Product data quality in the Information Supply Chain

Written By:
Published:
Content Copyright © 2007 Bloor. All Rights Reserved.

Readers may recall that I wrote last year about Silver Creek Systems®. At that time I extolled its capabilities for product data quality (matching, cleansing and classification) through the use of semantically-based content profiling and attribute identification. This is particularly relevant when information comes into the organization in unstructured formats as most conventional data quality tools have historically been limited to support for structured information.

I went on to say that “if you have a complex matching problem that goes beyond conventional name and address matching (not necessarily for products) then you must talk to Silver Creek Systems”. Well, I have been getting an update from the company about what it has been doing over the last year or so. And it turns out to be quite a lot.

Before I discuss what Silver Creek has done with its software, however, it is worth reporting on some research that Ventana Research has conducted on Silver Creek’s behalf. It found that “80% of companies are not confident about the quality of their product data” (which I don’t find entirely surprising considering the widespread use of Excel spreadsheets) and that “73% find it ‘difficult’ or ‘impractical’ to standardise product data”. In other words, product data quality is a big problem, although it is only relatively recently that this has become obvious. Silver Creek was one of the first, if not the first, data quality company to recognize this problem and to develop a specialised offering to address the issues involved.

The first point that I want to raise is with respect to what Silver Creek refers to as Information Supply Chains. What the company means by ‘Information Supply Chains’ is the data equivalent of a physical supply chain and they are important within the context of product data because they can be used to highlight problems associated with such information. And just as a physical chain can have many participants so too can an Information Supply Chain. Specifically, Information Supply Chains carry product (or other) information between systems, users and organizations and, just as a physical supply chain is intended to maximize the efficiency of that chain so, in an Information Supply Chain, you want to enable efficient operations that range through eCommerce to product design, and from inventory to business intelligence and customer service. Also, just as in a physical supply chain, whenever the chain is broken, the business is likely to suffer.

Now, the point about Information Supply Chains is that there are a number of touch points where data quality potentially becomes a major issue and can break the chain, particularly where data is coming from external sources. In particular—and this is what makes product data fundamentally different from other types of data—there are no universal standards for either the format or content of data. Different systems and users need to see the data in very different ways within very different contexts, and each product category differs from every other product category, with different schemas, validation and business rules, and vocabulary. Moreover, MDM (master data management) systems need the data differently from the inventory system; the website needs it differently from the ERP system; and every system needs it in a consistent, complete and correct form, which is almost never available from external systems!

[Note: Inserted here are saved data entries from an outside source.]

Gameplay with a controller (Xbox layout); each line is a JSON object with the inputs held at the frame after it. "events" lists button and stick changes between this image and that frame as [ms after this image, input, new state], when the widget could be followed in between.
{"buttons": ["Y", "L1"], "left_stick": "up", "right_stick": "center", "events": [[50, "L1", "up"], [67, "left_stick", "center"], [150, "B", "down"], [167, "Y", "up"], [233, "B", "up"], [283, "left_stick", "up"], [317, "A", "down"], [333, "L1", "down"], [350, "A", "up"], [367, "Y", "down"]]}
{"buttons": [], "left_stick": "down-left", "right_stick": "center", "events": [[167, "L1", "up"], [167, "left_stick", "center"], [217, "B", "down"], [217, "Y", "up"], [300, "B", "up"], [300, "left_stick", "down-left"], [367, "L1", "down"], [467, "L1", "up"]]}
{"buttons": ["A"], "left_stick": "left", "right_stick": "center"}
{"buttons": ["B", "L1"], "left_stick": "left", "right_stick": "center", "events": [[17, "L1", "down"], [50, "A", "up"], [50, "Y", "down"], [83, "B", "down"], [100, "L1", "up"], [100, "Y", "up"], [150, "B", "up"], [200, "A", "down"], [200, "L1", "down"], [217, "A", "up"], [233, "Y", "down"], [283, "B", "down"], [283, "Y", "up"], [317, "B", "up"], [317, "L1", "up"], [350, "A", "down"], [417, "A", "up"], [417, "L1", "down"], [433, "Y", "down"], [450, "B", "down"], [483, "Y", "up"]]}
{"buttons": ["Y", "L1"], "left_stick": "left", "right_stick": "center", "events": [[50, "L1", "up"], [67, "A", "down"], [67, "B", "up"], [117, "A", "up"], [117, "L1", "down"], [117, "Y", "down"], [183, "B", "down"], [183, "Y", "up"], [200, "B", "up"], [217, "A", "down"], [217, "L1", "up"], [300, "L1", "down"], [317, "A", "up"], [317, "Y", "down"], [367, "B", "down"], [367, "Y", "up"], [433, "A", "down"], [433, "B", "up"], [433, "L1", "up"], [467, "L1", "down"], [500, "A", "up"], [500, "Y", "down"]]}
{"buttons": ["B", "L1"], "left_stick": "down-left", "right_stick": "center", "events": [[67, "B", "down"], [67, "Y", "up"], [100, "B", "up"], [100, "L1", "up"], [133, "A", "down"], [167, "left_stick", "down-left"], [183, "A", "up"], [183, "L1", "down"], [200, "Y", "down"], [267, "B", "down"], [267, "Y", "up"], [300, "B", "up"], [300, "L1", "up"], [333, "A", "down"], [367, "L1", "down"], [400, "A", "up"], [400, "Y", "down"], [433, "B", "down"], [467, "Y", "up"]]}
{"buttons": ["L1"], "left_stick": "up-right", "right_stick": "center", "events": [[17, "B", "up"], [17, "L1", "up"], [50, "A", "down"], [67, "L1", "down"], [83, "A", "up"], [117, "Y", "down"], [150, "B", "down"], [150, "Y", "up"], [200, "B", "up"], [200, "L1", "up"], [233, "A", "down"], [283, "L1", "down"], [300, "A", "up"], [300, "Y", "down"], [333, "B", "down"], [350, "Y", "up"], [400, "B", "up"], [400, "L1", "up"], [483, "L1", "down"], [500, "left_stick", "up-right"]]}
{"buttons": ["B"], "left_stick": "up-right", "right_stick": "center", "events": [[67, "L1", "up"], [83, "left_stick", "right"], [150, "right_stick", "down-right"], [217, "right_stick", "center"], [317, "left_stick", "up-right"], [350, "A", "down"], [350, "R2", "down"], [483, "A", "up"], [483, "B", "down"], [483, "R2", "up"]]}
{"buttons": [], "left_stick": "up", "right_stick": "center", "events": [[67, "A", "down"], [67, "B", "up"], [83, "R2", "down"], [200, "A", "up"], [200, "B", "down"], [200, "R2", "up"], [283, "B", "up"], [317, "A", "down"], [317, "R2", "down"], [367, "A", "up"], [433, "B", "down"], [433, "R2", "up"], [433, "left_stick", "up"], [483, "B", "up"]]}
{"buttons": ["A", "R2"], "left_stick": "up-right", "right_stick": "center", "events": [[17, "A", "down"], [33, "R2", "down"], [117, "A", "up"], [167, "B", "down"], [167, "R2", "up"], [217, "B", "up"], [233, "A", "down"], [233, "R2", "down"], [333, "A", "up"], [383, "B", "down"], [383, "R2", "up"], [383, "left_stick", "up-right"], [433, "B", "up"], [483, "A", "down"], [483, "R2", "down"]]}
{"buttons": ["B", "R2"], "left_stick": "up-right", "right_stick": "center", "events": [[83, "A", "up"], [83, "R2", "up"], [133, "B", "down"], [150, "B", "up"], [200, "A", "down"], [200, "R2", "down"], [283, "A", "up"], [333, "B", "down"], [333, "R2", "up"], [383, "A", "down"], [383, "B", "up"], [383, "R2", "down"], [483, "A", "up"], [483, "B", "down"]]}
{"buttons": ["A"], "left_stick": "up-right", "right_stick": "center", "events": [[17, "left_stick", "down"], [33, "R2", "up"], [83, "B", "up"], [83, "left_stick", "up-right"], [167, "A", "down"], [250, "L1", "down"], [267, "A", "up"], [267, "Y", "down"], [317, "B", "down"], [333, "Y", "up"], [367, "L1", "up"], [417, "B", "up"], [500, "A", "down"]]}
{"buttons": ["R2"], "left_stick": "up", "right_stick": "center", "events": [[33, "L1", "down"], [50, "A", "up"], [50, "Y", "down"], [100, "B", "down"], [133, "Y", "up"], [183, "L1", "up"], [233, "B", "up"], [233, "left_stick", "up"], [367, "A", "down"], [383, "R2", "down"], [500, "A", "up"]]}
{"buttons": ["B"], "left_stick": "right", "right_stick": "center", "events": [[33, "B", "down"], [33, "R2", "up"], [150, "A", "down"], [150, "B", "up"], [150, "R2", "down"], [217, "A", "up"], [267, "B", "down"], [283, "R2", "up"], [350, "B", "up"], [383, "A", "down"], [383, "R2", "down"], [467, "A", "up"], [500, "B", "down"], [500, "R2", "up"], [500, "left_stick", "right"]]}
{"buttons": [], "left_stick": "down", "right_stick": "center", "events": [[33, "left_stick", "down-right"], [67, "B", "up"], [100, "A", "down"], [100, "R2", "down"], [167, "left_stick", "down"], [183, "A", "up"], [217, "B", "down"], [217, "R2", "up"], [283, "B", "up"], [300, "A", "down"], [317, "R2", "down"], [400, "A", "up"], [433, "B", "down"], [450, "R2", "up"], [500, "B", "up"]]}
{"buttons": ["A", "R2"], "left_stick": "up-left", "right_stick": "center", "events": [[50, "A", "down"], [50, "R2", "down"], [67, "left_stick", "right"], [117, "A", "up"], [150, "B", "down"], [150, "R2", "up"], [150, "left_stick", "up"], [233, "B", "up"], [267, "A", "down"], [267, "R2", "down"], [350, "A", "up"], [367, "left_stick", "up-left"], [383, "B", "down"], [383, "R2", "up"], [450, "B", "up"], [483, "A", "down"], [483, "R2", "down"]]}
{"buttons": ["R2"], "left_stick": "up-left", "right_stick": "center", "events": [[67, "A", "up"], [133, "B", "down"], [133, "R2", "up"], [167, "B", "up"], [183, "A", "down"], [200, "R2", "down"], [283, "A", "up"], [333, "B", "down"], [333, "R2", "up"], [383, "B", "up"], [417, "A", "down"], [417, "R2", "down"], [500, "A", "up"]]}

To summarize on Information Supply Chains then: the data requires a lot of work and the more you have to use manual methods to do all of this work, then the more expensive and unreliable the solution is going to be. This is where Silver Creek Systems comes in.

What Silver Creek has done is to introduce the concept of Data Service Applications that you can place at each of the touch points in the Information Supply Chain. These are web service-enabled data quality applications, each of which is based around one or more Data Lenses. I probably need to explain that a bit further.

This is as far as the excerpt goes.